(Record excerpts)

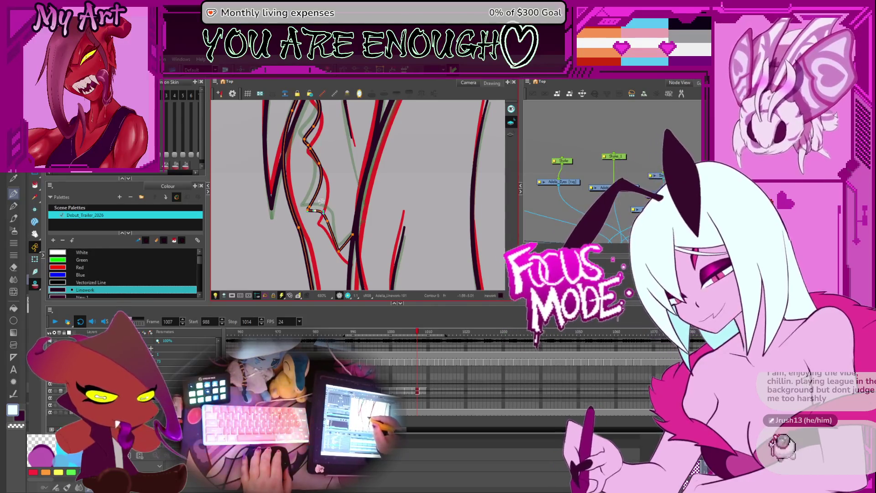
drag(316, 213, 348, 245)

(End Record excerpts)
(Record excerpts)

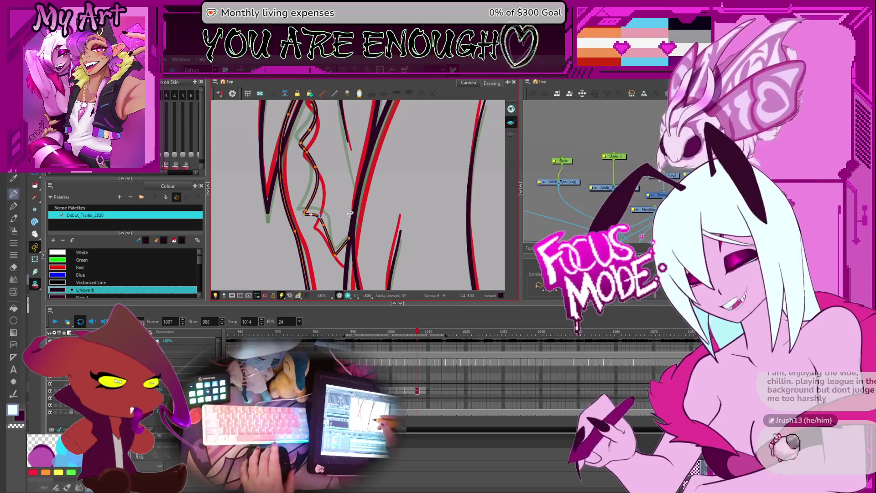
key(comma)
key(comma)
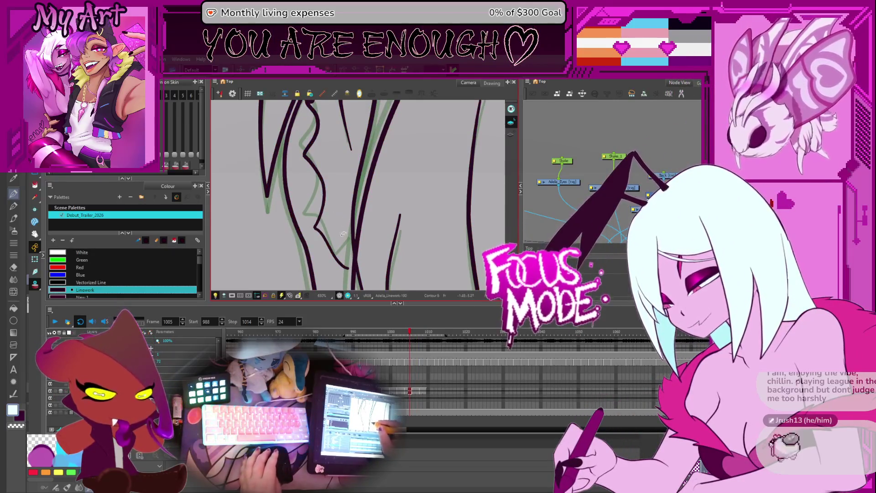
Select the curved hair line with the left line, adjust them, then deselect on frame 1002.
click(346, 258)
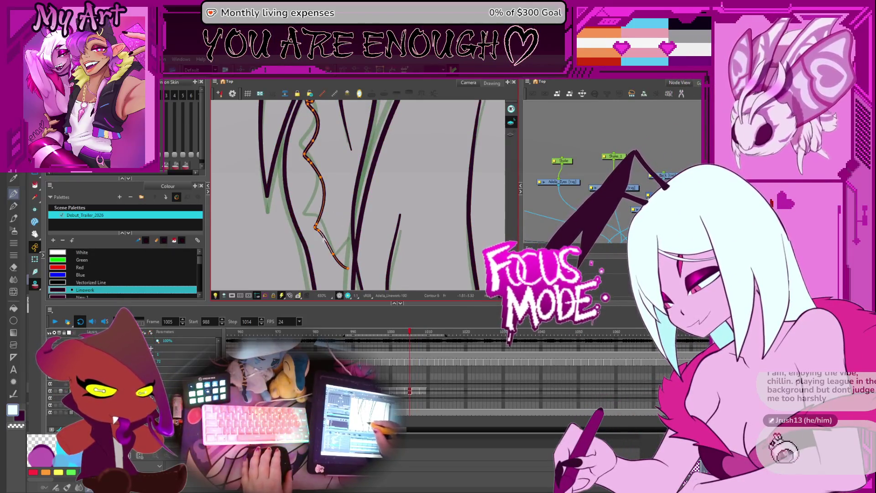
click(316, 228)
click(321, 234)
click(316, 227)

(End Record excerpts)

- Problem to solve
Using the data above, report how many lines include the string "click" and add nothing to the number.

- Answer to this exercise
4